Theoretical study on vertical B2CSe/Mg(OH)2 van der Waals heterostructures with high solar-to-hydrogen efficiency

Abstract

The search for efficient and stable photocatalysts for solar-driven water splitting remains a critical challenge in renewable energy research. In this study, the B₂CSe/Mg(OH)₂ van der Waals heterostructure (vdWH) was investigated as a promising candidate using first-principles simulations. The heterostructure demonstrated exceptional thermal, kinetic, and mechanical stability, as confirmed through ab initio molecular dynamics, phonon dispersion, and mechanical property analyses.

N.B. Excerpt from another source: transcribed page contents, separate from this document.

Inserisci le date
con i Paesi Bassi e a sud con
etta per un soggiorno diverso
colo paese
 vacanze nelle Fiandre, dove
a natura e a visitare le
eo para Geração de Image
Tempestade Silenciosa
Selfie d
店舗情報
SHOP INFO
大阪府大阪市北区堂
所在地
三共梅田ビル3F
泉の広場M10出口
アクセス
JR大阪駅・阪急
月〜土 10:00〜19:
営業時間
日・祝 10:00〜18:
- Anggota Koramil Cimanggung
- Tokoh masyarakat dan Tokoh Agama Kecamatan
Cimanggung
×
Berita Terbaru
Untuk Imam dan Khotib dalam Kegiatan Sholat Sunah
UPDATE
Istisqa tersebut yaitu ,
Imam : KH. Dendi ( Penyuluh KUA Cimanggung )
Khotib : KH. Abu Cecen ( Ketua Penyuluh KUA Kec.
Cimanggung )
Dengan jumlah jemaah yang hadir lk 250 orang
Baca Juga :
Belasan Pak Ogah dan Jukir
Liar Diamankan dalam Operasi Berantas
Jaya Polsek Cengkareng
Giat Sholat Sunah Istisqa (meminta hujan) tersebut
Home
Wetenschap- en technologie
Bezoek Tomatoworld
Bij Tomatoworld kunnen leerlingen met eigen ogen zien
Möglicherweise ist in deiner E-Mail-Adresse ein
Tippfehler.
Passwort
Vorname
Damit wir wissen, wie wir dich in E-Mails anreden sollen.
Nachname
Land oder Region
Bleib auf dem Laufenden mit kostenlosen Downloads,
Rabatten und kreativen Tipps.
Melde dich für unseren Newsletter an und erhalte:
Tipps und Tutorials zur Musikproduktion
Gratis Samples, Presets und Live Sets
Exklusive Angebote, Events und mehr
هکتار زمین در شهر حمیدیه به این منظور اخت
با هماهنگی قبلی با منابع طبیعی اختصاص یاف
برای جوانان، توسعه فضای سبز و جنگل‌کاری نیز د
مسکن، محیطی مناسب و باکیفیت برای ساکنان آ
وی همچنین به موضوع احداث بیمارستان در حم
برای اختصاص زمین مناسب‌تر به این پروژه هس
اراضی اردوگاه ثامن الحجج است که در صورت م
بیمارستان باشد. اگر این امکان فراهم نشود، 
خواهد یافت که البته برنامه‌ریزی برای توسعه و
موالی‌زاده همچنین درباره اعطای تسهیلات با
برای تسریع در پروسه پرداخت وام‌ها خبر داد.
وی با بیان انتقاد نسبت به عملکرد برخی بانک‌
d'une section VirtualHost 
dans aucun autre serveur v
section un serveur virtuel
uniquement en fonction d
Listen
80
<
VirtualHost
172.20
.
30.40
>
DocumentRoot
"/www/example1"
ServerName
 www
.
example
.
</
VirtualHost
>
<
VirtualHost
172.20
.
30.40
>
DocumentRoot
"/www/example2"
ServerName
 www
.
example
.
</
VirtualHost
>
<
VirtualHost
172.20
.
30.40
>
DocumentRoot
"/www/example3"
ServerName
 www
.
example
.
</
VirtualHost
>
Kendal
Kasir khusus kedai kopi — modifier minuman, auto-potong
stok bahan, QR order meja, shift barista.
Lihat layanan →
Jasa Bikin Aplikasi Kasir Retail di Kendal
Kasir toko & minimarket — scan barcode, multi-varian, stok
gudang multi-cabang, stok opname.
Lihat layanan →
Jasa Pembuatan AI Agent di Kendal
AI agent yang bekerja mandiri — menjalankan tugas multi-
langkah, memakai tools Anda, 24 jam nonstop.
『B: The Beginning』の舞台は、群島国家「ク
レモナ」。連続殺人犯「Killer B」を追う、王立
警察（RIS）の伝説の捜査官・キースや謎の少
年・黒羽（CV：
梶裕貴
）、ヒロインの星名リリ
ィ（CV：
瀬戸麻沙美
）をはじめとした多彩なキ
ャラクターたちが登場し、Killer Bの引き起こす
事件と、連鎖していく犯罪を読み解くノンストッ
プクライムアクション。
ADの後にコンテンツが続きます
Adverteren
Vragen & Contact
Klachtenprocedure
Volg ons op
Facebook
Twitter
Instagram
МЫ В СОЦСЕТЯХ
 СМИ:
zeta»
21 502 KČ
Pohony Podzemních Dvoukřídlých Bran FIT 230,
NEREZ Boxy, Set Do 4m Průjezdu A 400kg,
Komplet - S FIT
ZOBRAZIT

The B₂CSe/Mg(OH)₂ vdWH exhibited a reduced indirect bandgap compared to the Mg(OH)₂ monolayer, facilitating efficient photogenerated electron–hole pair separation. A type-II band alignment, supported by charge density difference, electronic structure, and built-in electric field analyses, further enhanced redox capacity and carrier separation efficiency. The heterostructure achieved a remarkable solar-to-hydrogen (STH) conversion efficiency of 34.58%, outperforming many existing systems, and demonstrated strong optical absorption across the visible light spectrum. Strain engineering revealed the potential for adaptive photocatalyst design, with compressive strain inducing a transition from type-II to type-I band alignment and tensile strain effectively redshifting the absorption edge to harness a broader range of solar energy. This tunability allows for precise control over the electronic and optical properties of the heterostructure, enabling optimization for specific photocatalytic applications. A potential drop of 8.06 eV across the interface and a charge transfer of 0.0045 electrons from Mg(OH)₂ to B₂CSe further enhanced the heterostructure's photocatalytic potential. These findings not only highlight the B₂CSe/Mg(OH)₂ vdWH as a highly efficient and stable photocatalyst for overall water splitting but also underscore the transformative role of strain engineering in designing adaptive photocatalysts. This approach offers a promising pathway for advancing solar energy utilization and hydrogen production, paving the way for next-generation renewable energy technologies.